Caption
In 1962 my family made the long drive from the San Francisco Bay Area to Seattle, Washington, to visit the World's Fair. It was a memorable trip, I was twelve-years-old and I still remember every minute and every mile of it. My father knew the geography of the west and my mother planned meticulously—it was the prototype road trip that I have been repeating ever since.
Late on the first day we drove north down the South Fork of the Eel River, a dramatic steep-sided canyon where redwood groves alternated with cliffs and landslides. This stretch of US Highway 101 (the Redwood Highway) has changed but little in the last 48 years. Most of the rest of the highway has been widened to four lane freeway, but the intractable landslides between Leggett and Garberville have mostly stymied the road builders.

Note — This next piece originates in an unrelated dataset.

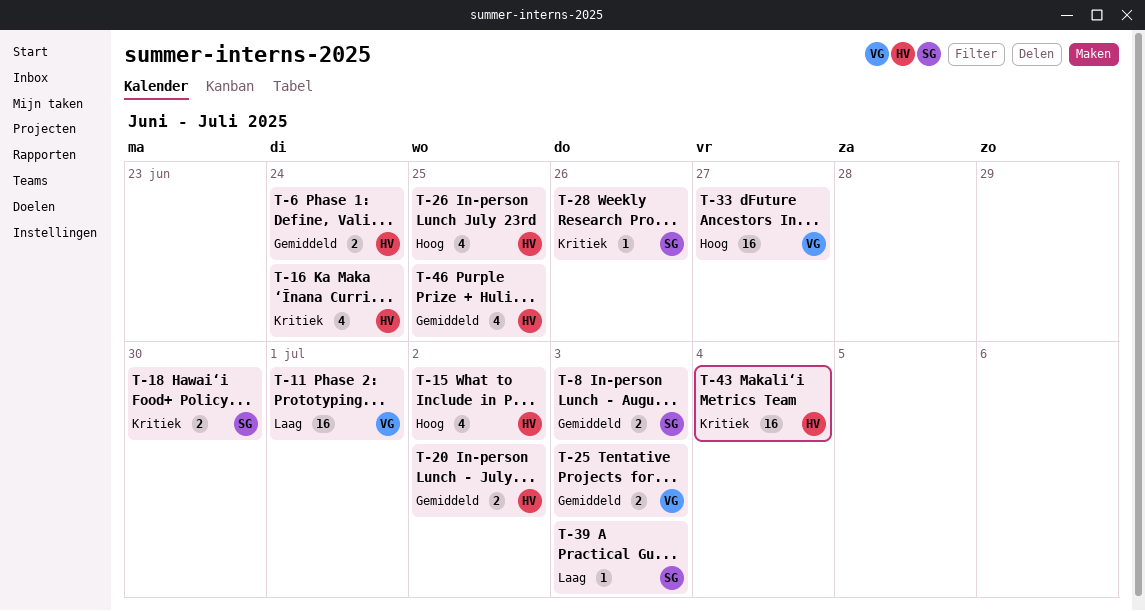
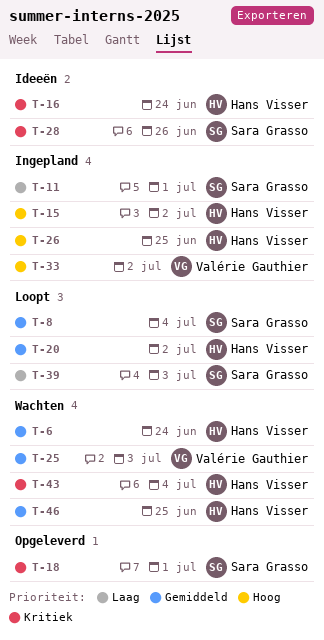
T-8, due: Jul 3 -> Jul 4
T-11, owner: Valérie Gauthier -> Sara Grasso
T-18, due: Jun 30 -> Jul 1
T-33, due: Jun 27 -> Jul 2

One of the features I remember clearly was the sidehill viaducts, like bridges but clinging to the side of a cliff rather than crossing a valley or river. One by one these have been replaced by massive roadcuts and bridges, and the dramatic cliff-hugging stretches bypassed. The old concrete structures with their elegant railings remain, but unnoticed by the modern traveler and forgotten by most who once drove them.
The most dramatic of all even had its own name, a two-hundred-yard stretch south of Bridges Creek known as "The Slab". It was built in the 1920s and not abandoned until the late 1960s. It is only a-lane-and-a-half wide, and has a two-hundred-foot drop to the river. I enjoyed walking and photographing this once famous but now forgotten place.